* Task description
Output exactly the lines below, starting with the line that has "tätä hakemuksen jättämiseen." and going on through the line that has "- **Hakemuksen otsikko**: Käytä", both included, and no other lines.

* Dataset records
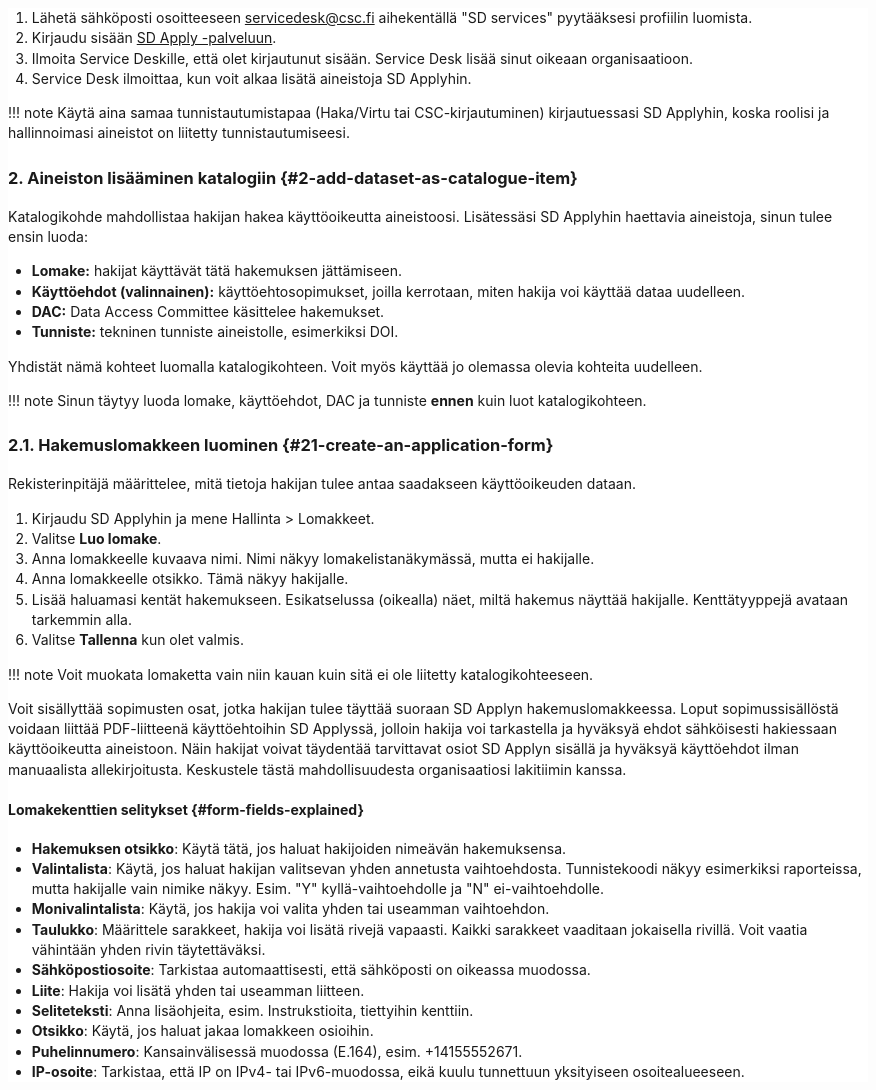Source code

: 1. Lähetä sähköposti osoitteeseen servicedesk@csc.fi aihekentällä "SD services" pyytääksesi profiilin luomista.
2. Kirjaudu sisään [SD Apply -palveluun](https://sd-apply.csc.fi/).
3. Ilmoita Service Deskille, että olet kirjautunut sisään. Service Desk lisää sinut oikeaan organisaatioon.
4. Service Desk ilmoittaa, kun voit alkaa lisätä aineistoja SD Applyhin.

!!! note
    Käytä aina samaa tunnistautumistapaa (Haka/Virtu tai CSC-kirjautuminen) kirjautuessasi SD Applyhin, koska roolisi ja hallinnoimasi aineistot on liitetty tunnistautumiseesi.

### 2. Aineiston lisääminen katalogiin {#2-add-dataset-as-catalogue-item}

Katalogikohde mahdollistaa hakijan hakea käyttöoikeutta aineistoosi. Lisätessäsi SD Applyhin haettavia aineistoja, sinun tulee ensin luoda:

* **Lomake:** hakijat käyttävät tätä hakemuksen jättämiseen.
* **Käyttöehdot (valinnainen):** käyttöehtosopimukset, joilla kerrotaan, miten hakija voi käyttää dataa uudelleen.
* **DAC:** Data Access Committee käsittelee hakemukset.
* **Tunniste:** tekninen tunniste aineistolle, esimerkiksi DOI.

Yhdistät nämä kohteet luomalla katalogikohteen. Voit myös käyttää jo olemassa olevia kohteita uudelleen.

!!! note
    Sinun täytyy luoda lomake, käyttöehdot, DAC ja tunniste **ennen** kuin luot katalogikohteen.

### 2.1. Hakemuslomakkeen luominen {#21-create-an-application-form}

Rekisterinpitäjä määrittelee, mitä tietoja hakijan tulee antaa saadakseen käyttöoikeuden dataan.

1. Kirjaudu SD Applyhin ja mene Hallinta > Lomakkeet.
2. Valitse **Luo lomake**.
3. Anna lomakkeelle kuvaava nimi. Nimi näkyy lomakelistanäkymässä, mutta ei hakijalle.
4. Anna lomakkeelle otsikko. Tämä näkyy hakijalle.
5. Lisää haluamasi kentät hakemukseen. Esikatselussa (oikealla) näet, miltä hakemus näyttää hakijalle. Kenttätyyppejä avataan tarkemmin alla.
6. Valitse **Tallenna** kun olet valmis.

!!! note
    Voit muokata lomaketta vain niin kauan kuin sitä ei ole liitetty katalogikohteeseen.

Voit sisällyttää sopimusten osat, jotka hakijan tulee täyttää suoraan SD Applyn hakemuslomakkeessa. Loput sopimussisällöstä voidaan liittää PDF-liitteenä käyttöehtoihin SD Applyssä, jolloin hakija voi tarkastella ja hyväksyä ehdot sähköisesti hakiessaan käyttöoikeutta aineistoon. Näin hakijat voivat täydentää tarvittavat osiot SD Applyn sisällä ja hyväksyä käyttöehdot ilman manuaalista allekirjoitusta. Keskustele tästä mahdollisuudesta organisaatiosi lakitiimin kanssa.

#### Lomakekenttien selitykset {#form-fields-explained}

- **Hakemuksen otsikko**: Käytä tätä, jos haluat hakijoiden nimeävän hakemuksensa.
- **Valintalista**: Käytä, jos haluat hakijan valitsevan yhden annetusta vaihtoehdosta. Tunnistekoodi näkyy esimerkiksi raporteissa, mutta hakijalle vain nimike näkyy. Esim. "Y" kyllä-vaihtoehdolle ja "N" ei-vaihtoehdolle.
- **Monivalintalista**: Käytä, jos hakija voi valita yhden tai useamman vaihtoehdon.
- **Taulukko**: Määrittele sarakkeet, hakija voi lisätä rivejä vapaasti. Kaikki sarakkeet vaaditaan jokaisella rivillä. Voit vaatia vähintään yhden rivin täytettäväksi.
- **Sähköpostiosoite**: Tarkistaa automaattisesti, että sähköposti on oikeassa muodossa.
- **Liite**: Hakija voi lisätä yhden tai useamman liitteen.
- **Seliteteksti**: Anna lisäohjeita, esim. Instrukstioita, tiettyihin kenttiin.
- **Otsikko**: Käytä, jos haluat jakaa lomakkeen osioihin.
- **Puhelinnumero**: Kansainvälisessä muodossa (E.164), esim. +14155552671.
- **IP-osoite**: Tarkistaa, että IP on IPv4- tai IPv6-muodossa, eikä kuulu tunnettuun yksityiseen osoitealueeseen.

* Finished task
* **Lomake:** hakijat käyttävät tätä hakemuksen jättämiseen.
* **Käyttöehdot (valinnainen):** käyttöehtosopimukset, joilla kerrotaan, miten hakija voi käyttää dataa uudelleen.
* **DAC:** Data Access Committee käsittelee hakemukset.
* **Tunniste:** tekninen tunniste aineistolle, esimerkiksi DOI.

Yhdistät nämä kohteet luomalla katalogikohteen. Voit myös käyttää jo olemassa olevia kohteita uudelleen.

!!! note
    Sinun täytyy luoda lomake, käyttöehdot, DAC ja tunniste **ennen** kuin luot katalogikohteen.

### 2.1. Hakemuslomakkeen luominen {#21-create-an-application-form}

Rekisterinpitäjä määrittelee, mitä tietoja hakijan tulee antaa saadakseen käyttöoikeuden dataan.

1. Kirjaudu SD Applyhin ja mene Hallinta > Lomakkeet.
2. Valitse **Luo lomake**.
3. Anna lomakkeelle kuvaava nimi. Nimi näkyy lomakelistanäkymässä, mutta ei hakijalle.
4. Anna lomakkeelle otsikko. Tämä näkyy hakijalle.
5. Lisää haluamasi kentät hakemukseen. Esikatselussa (oikealla) näet, miltä hakemus näyttää hakijalle. Kenttätyyppejä avataan tarkemmin alla.
6. Valitse **Tallenna** kun olet valmis.

!!! note
    Voit muokata lomaketta vain niin kauan kuin sitä ei ole liitetty katalogikohteeseen.

Voit sisällyttää sopimusten osat, jotka hakijan tulee täyttää suoraan SD Applyn hakemuslomakkeessa. Loput sopimussisällöstä voidaan liittää PDF-liitteenä käyttöehtoihin SD Applyssä, jolloin hakija voi tarkastella ja hyväksyä ehdot sähköisesti hakiessaan käyttöoikeutta aineistoon. Näin hakijat voivat täydentää tarvittavat osiot SD Applyn sisällä ja hyväksyä käyttöehdot ilman manuaalista allekirjoitusta. Keskustele tästä mahdollisuudesta organisaatiosi lakitiimin kanssa.

#### Lomakekenttien selitykset {#form-fields-explained}

- **Hakemuksen otsikko**: Käytä tätä, jos haluat hakijoiden nimeävän hakemuksensa.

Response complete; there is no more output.